Всех последующих своих женихов Лена невольно сравнивала с Сашей и, увы, не находила достойной ему замены. А годы летели, как птицы, время поджимало, заставляя побыстрей сделать окончательный выбор. Перспектива остаться если и не в старых девах, то в одиноких блудницах ее вовсе не прельщала, но и выходить за кого попало тоже не хотелось. Надо было определяться.
Как-то к сестренке пришел молоденький лейтенант, с которым Женя недавно познакомилась. Надо признать, что по части знакомств с новыми кавалерами Женечка как девушка более дерзкая, бойкая, смелая на несколько порядков превосходила свою старшую сестру и меняла их, что называется, как перчатки. Так вот, пришел этот юноша при полном параде: в белоснежной рубашке под кителем с золочеными погонами, с кортиком (в то время кортик был непременным атрибутом парадной формы не только моряков, но и сухопутных военных) на боку, в блестяще надраенных хромовых сапожках с эффектно наведенной на голенищах гармошкой. В общем, не парень, а загляденье! Надо к тому же сказать, что в те годы послевоенные, вплоть до конца пятидесятых-начала шестидесятых (до печально известного миллионного сокращения в армии и привнесения в нее уголовного элемента: на службу стали брать даже тех, кто был не в ладу с Законом (сидел раньше срок и т.д.); они, видимо, и насадили в армии укоренившуюся впоследствии дедовщину и другие зоновские порядки) к военным как победителям коварного и жестокого врага в образе немецкого фашизма относились в народе с искренней любовью и почитанием. И государство о них заботилось, регулярно, без всяких задержек выдавая им приличное денежное довольствие и обеспечивая их всевозможными льготами. Поэтому ношение формы ее обладателю придавало немало гордости и уверенности в значимости собственной персоны.

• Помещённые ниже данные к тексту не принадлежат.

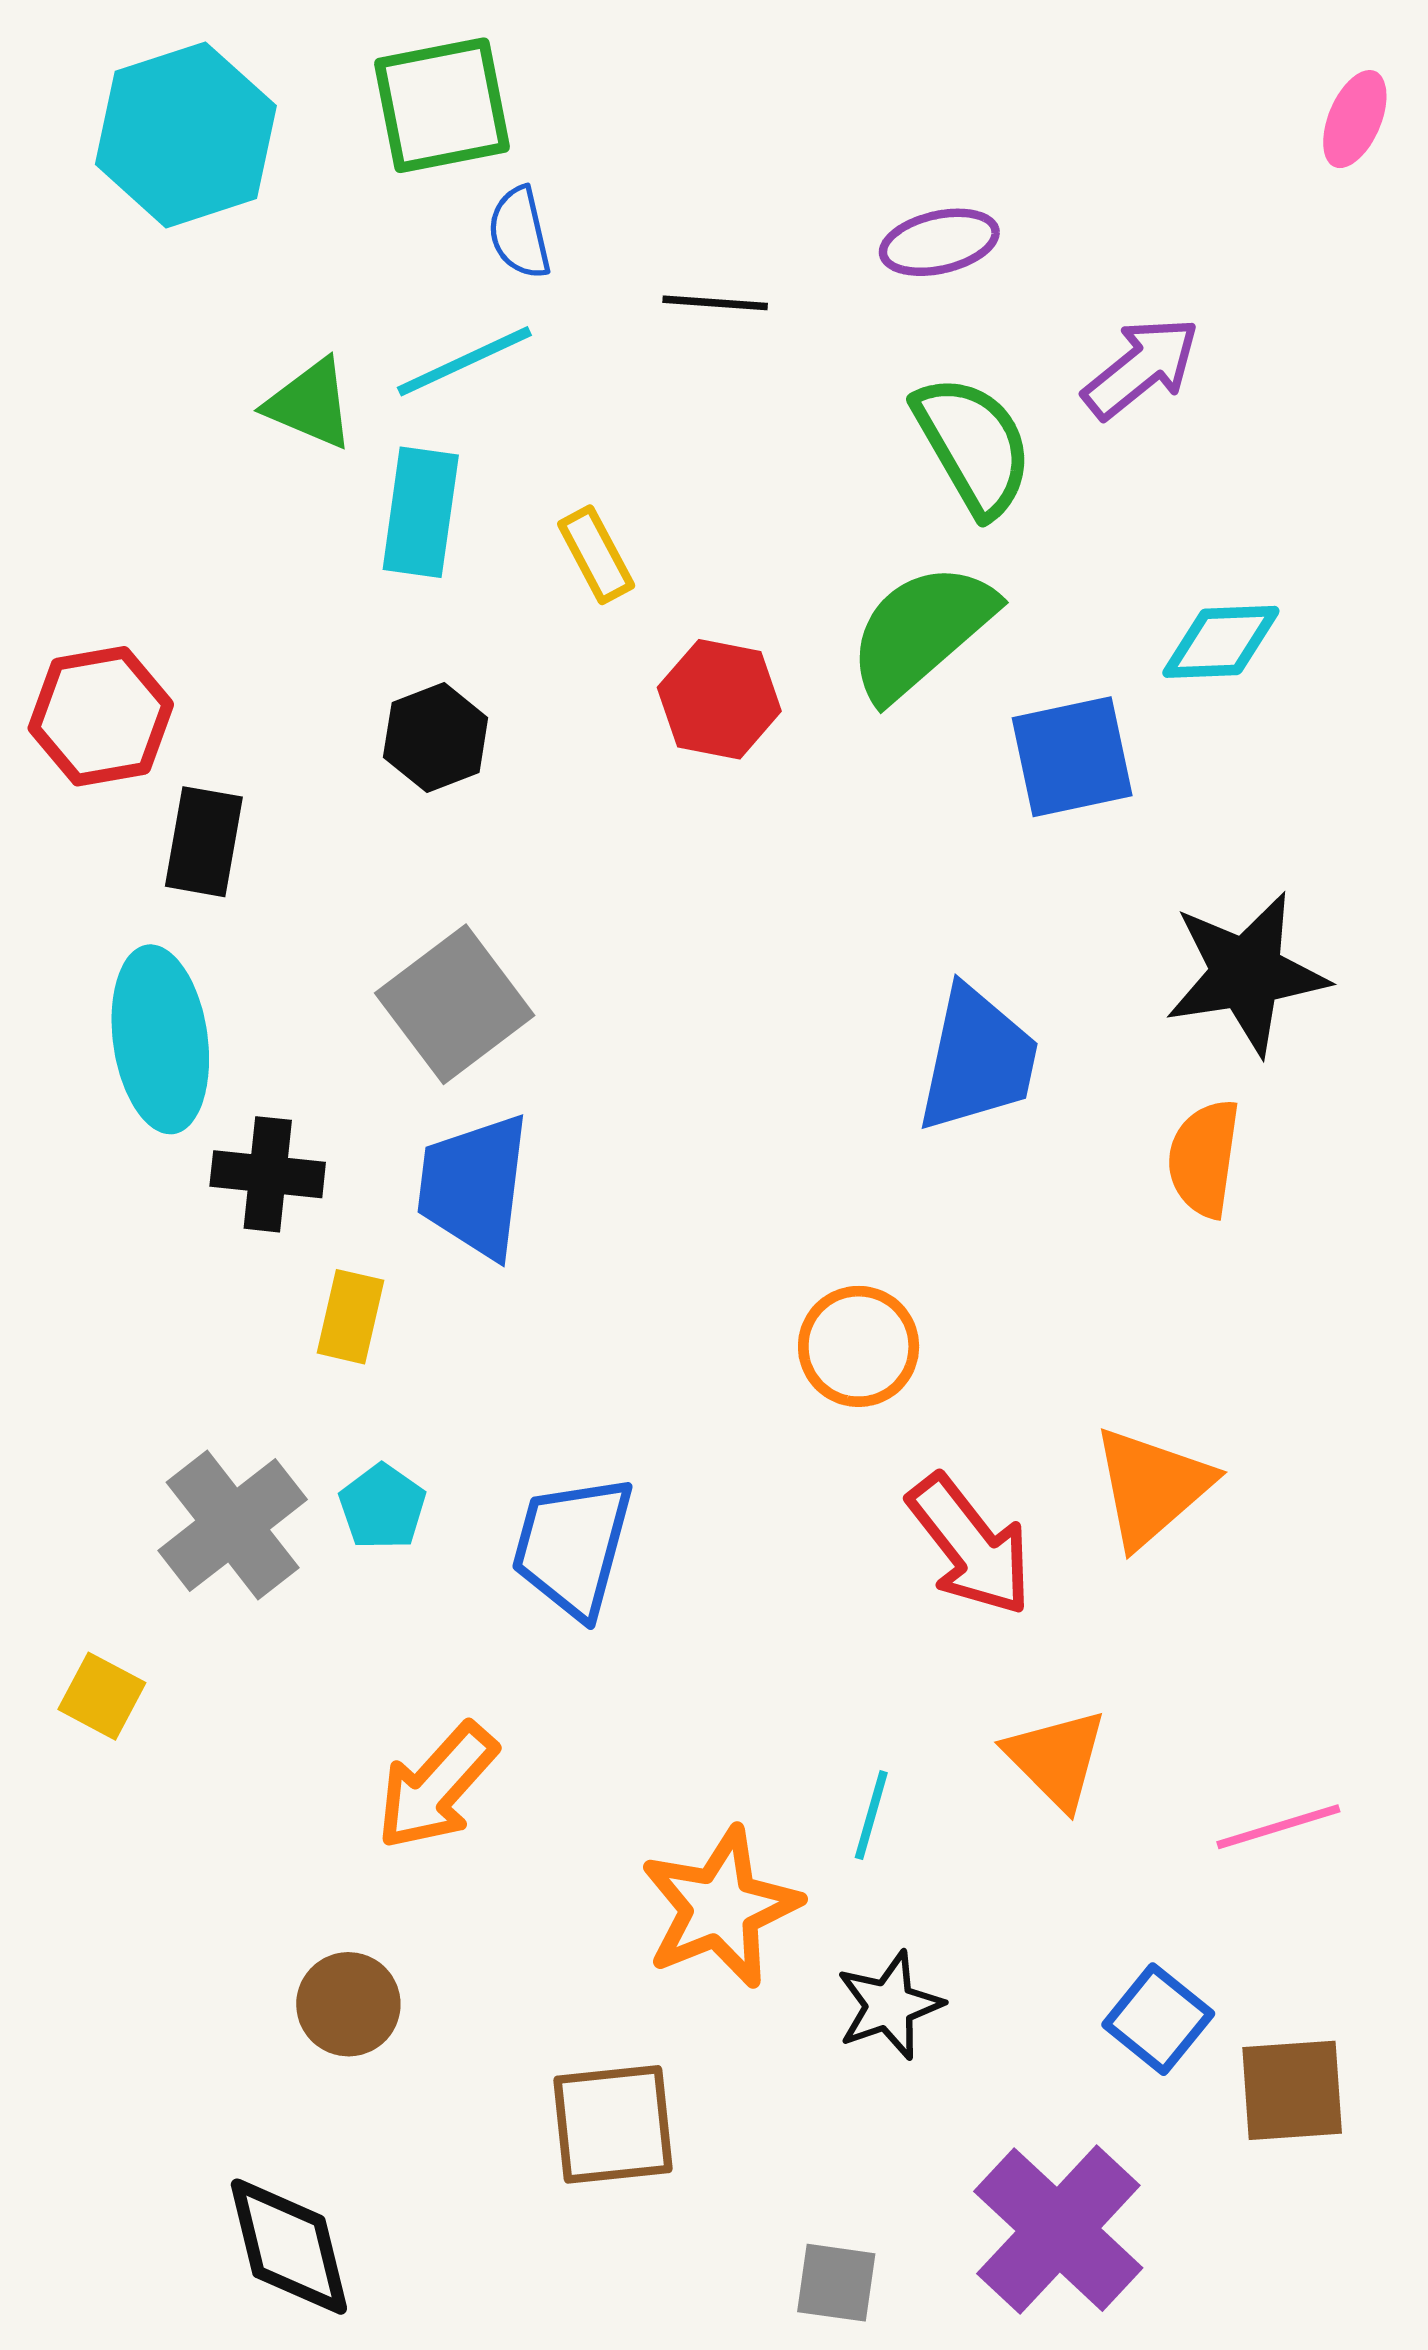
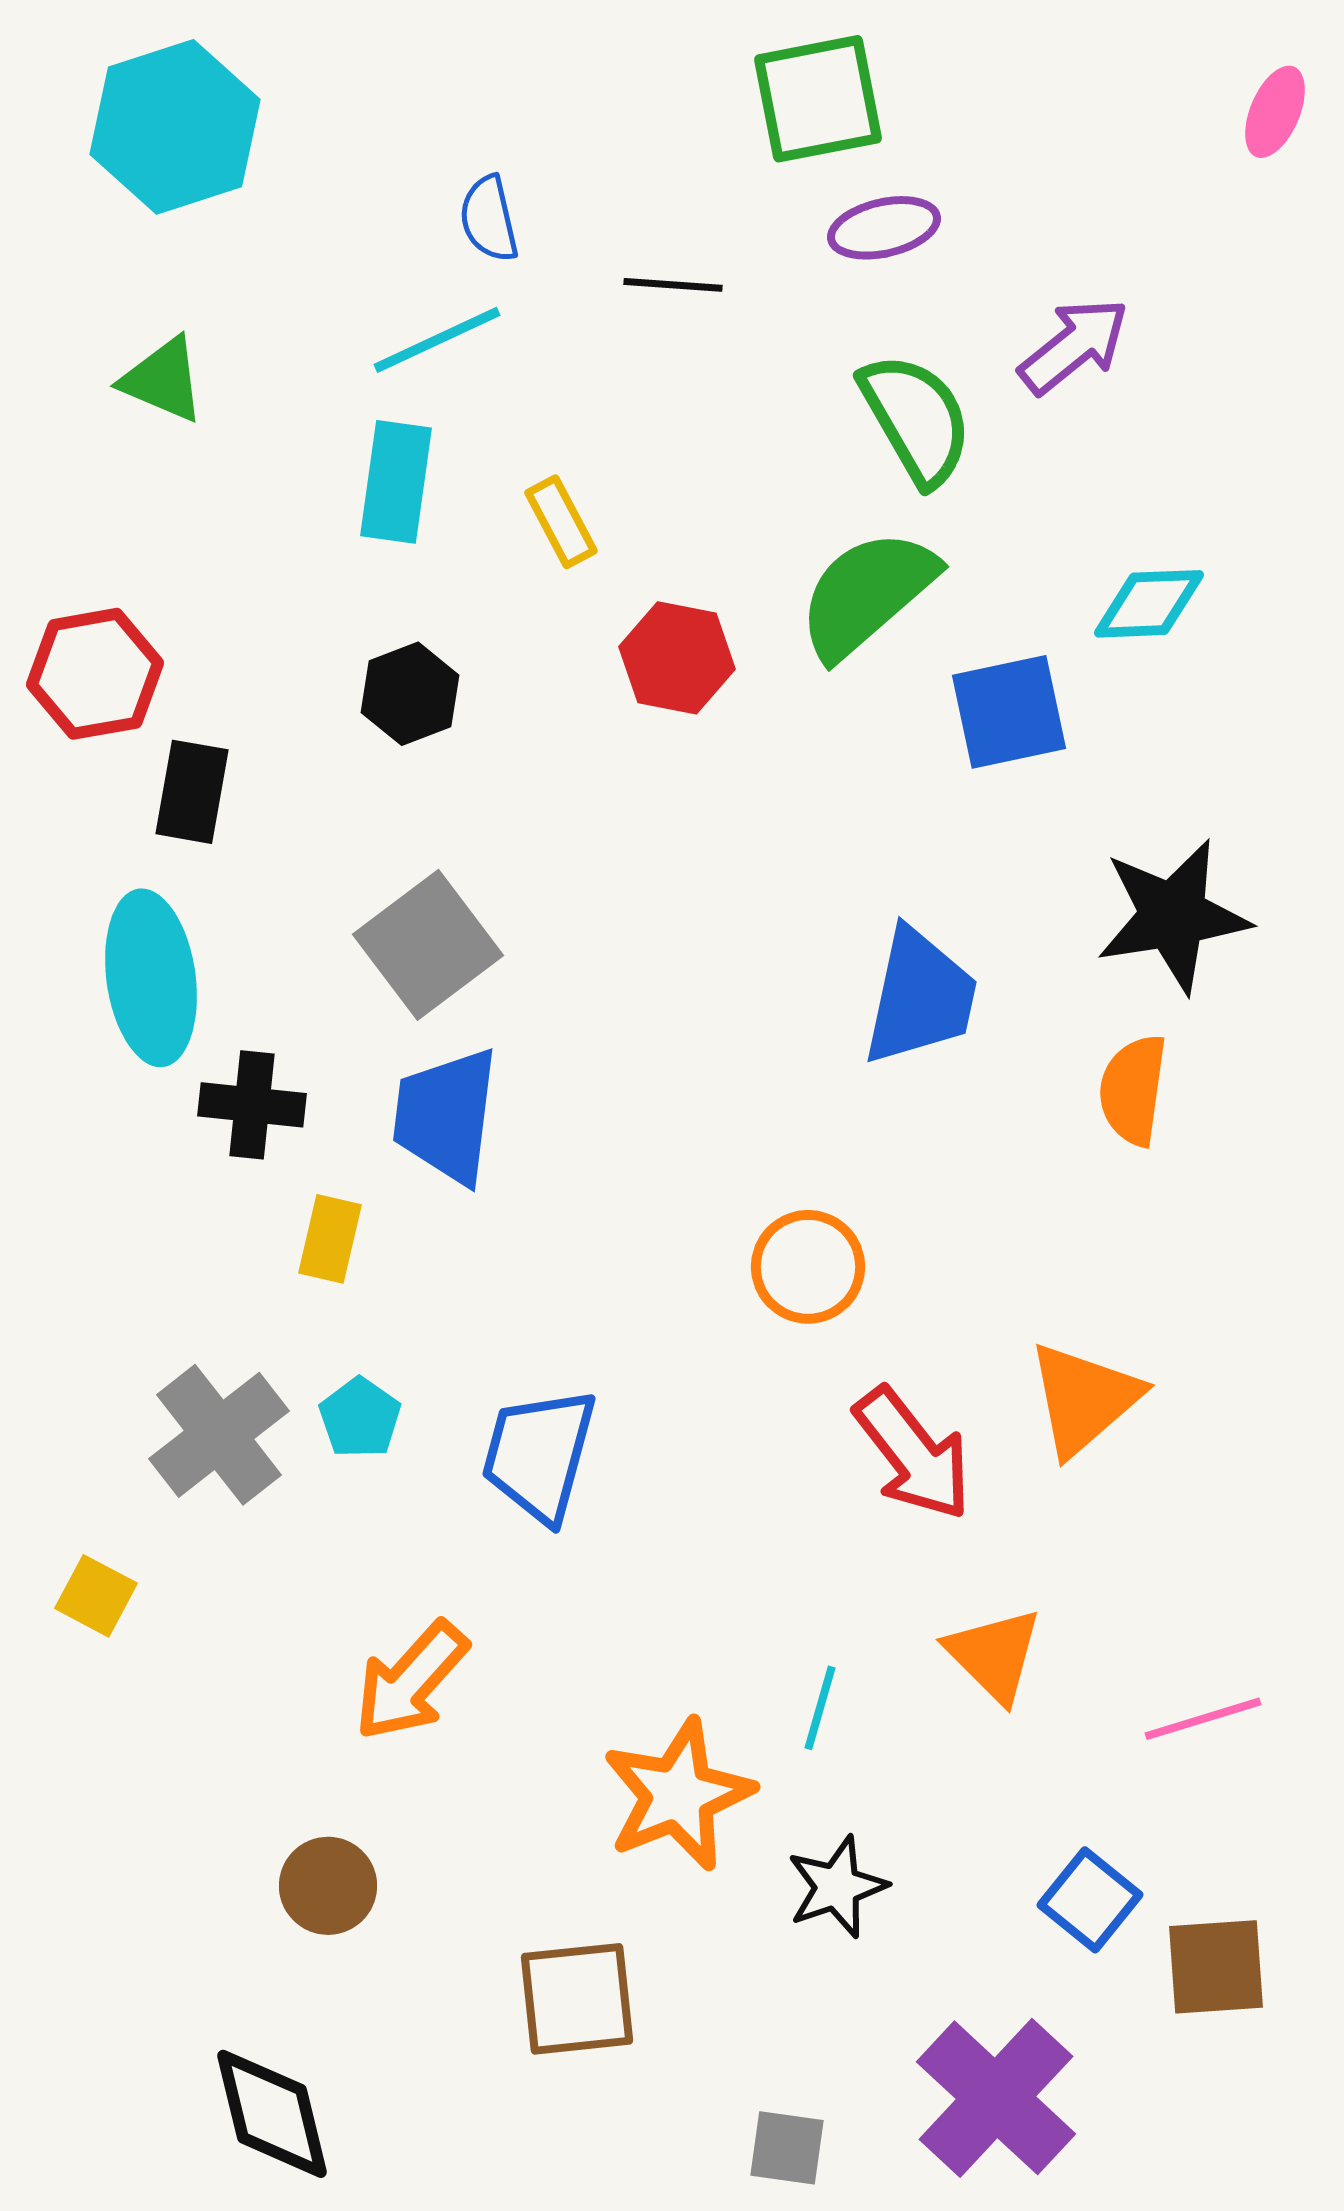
green square: (442, 105) -> (818, 99), moved
green triangle: (310, 404) -> (163, 380), moved

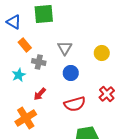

Тогда еще, с любопытством разглядывая этого лейтенанта и мысленно даже завидуя сестренке, Лена окончательно решила для себя: "Выйду обязательно за военного, за офицера."
Вначале ей удалось познакомиться с одним танкистом. Он был добрым малым, но имел один существенный внешний дефект – лысину, которая почему-то сильно раздражала Евдокию Петровну, и она, несмотря на свои письменные заверения, активно критиковала выбор Лены. А когда узнала, что тот вскоре может поехать служить за границу, в одну из стран Варшавского Договора, вовсе запротестовала: дескать, еще чего не хватало, ехать куда-то за тридевять земель, на чужбину, а потом, не дай Бог, что случится, вновь возвращаться не солоно хлебавши; нет уж, где родился, там и пригодился, негоже от Родины бежать. Однако, не это стало определяющей причиной отказа Лены выйти за офицера- танкиста. Ее пугало, настораживало его неоднократные откровенные признания, что за границу охотно направляют семейных, женатых военных, а вот с холостяками возникают при оформлении документов сложности. И потому он торопил ее заключить с ним брак. Ей почему-то показалось, что она нужна ему вовсе не как любимая жена, а лишь как своеобразный пропуск за границу. Что бы там ни было, но альянс их не состоялся.